The governor estimated that 325,000 people statewide had no power.
Trees downed, homes damaged
It was sometime after midnight when Alan Autry, 48, started hearing the large pines that line his Tallahassee neighbourhood start to crack and fall to the ground.
Then he heard one come down on the top floor of his house. The tree didn't initially crash through the roof, and Autry and his wife went to a neighbor's house. Sometime before dawn, the corner of his house collapsed from the weight of the tree.
"We've been married 13 years and this is our fifth hurricane," said Autry who moved from central Florida six years ago. "By far, this is the worst damage we've ever had."
In Wakulla County, south of Tallahassee, at least seven homes were damaged by falling trees, said Scott Nelson, the county's emergency manager.
Thousands without power in Georgia
As Hermine surged into southern Georgia, 84-year-old Melvin Gatlin Sr. awoke before dawn to the sound of a thundering crack that shook his whole house.
The storm's winds had uprooted a pine tree in Gatlin's backyard and sent it crashing onto his home of more than 40 years. The trunk crushed a storage shed where Gatlin kept his deep freezer, lawn mower and other tools and appliances.
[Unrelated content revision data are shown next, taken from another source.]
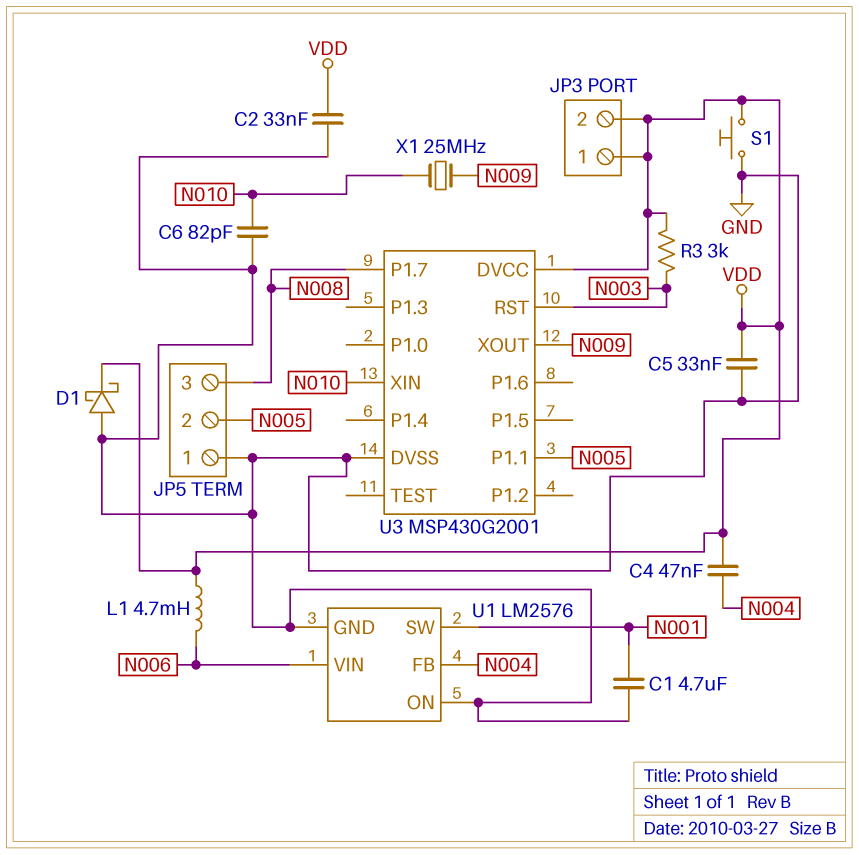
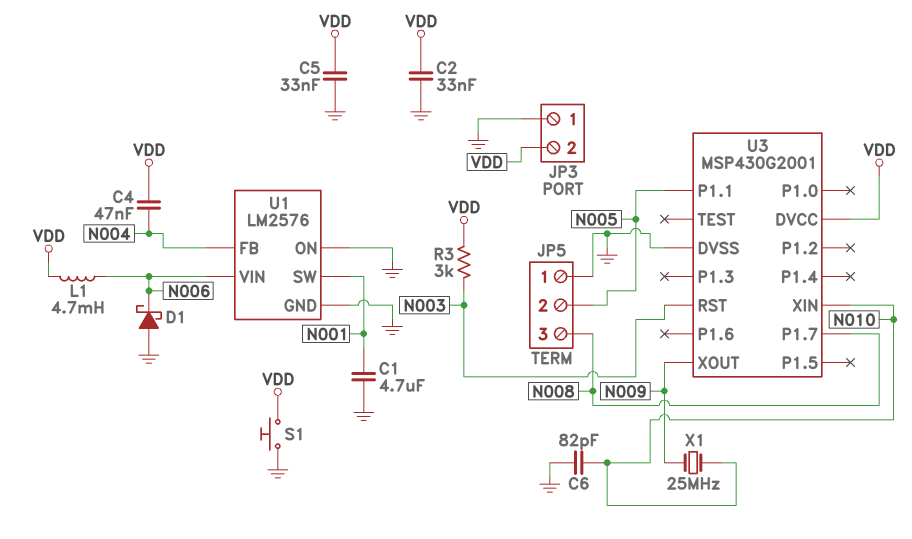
D1: schottky (A GND, K VDD) -> schottky (A GND, K N006)
JP3 pin 1: VDD -> GND

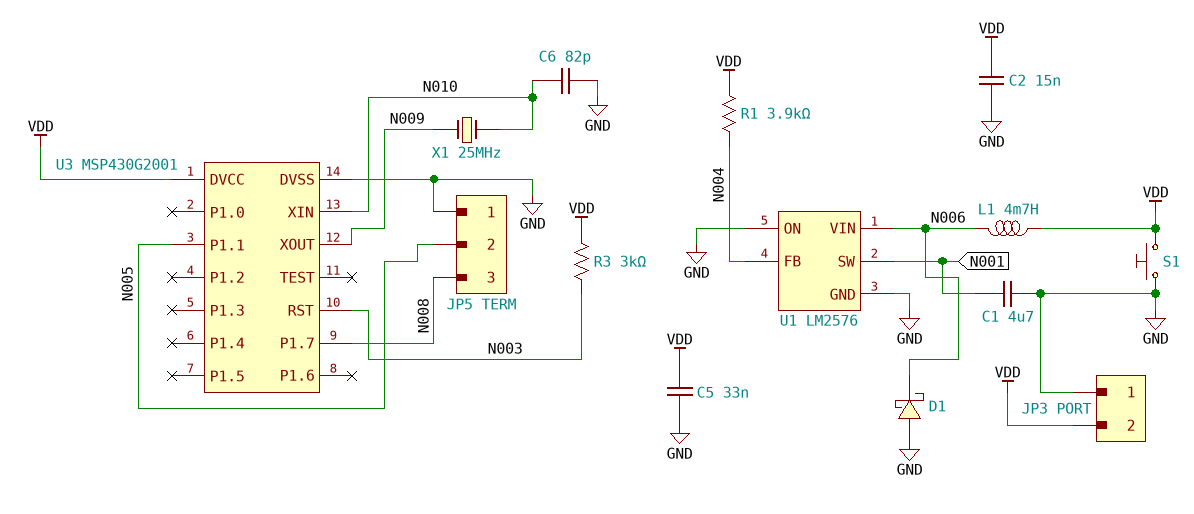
C2: 33nF (GND, VDD) -> 15nF (GND, VDD)
C4: 47nF (N004, VDD) -> none
R1: none -> 3.9k (N004, VDD)

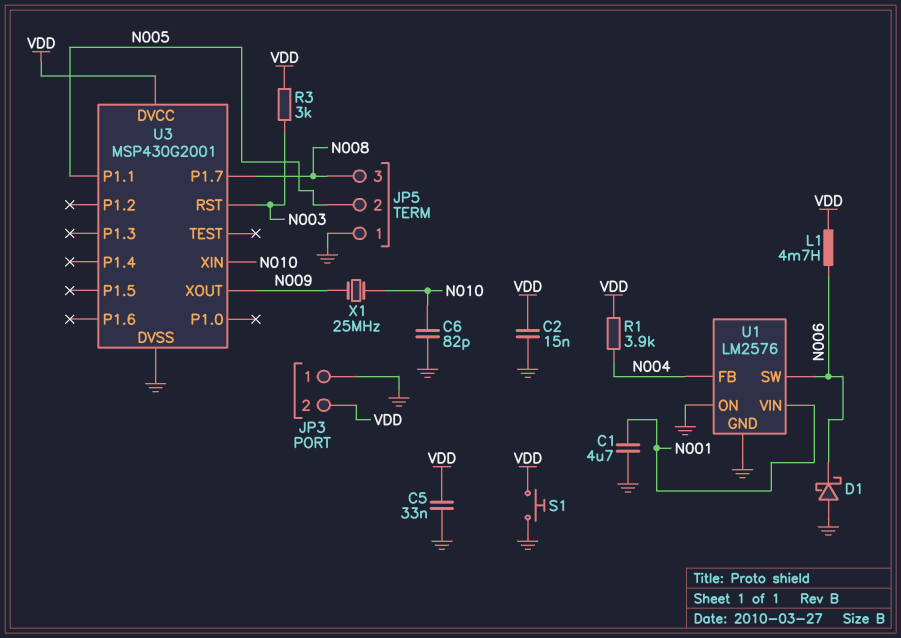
U1 pin SW: N001 -> N006
U1 pin VIN: N006 -> N001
It also made a tear in the roof.
"I thought somebody had shot me, the way it sounded," Gatlin said a few hours later in his living room, where a cooking pot on the floor caught water dripping from the ceiling in a long, thin line.
By late Friday morning, more than 107,000 customers were left without power across Georgia, utility companies reported.
The last hurricane to strike Florida was Wilma, a powerful Category 3 storm that arrived on Oct. 24, 2005. It swept across the Everglades and struck heavily populated south Florida, causing five deaths in the state and an estimated $23 billion in damage.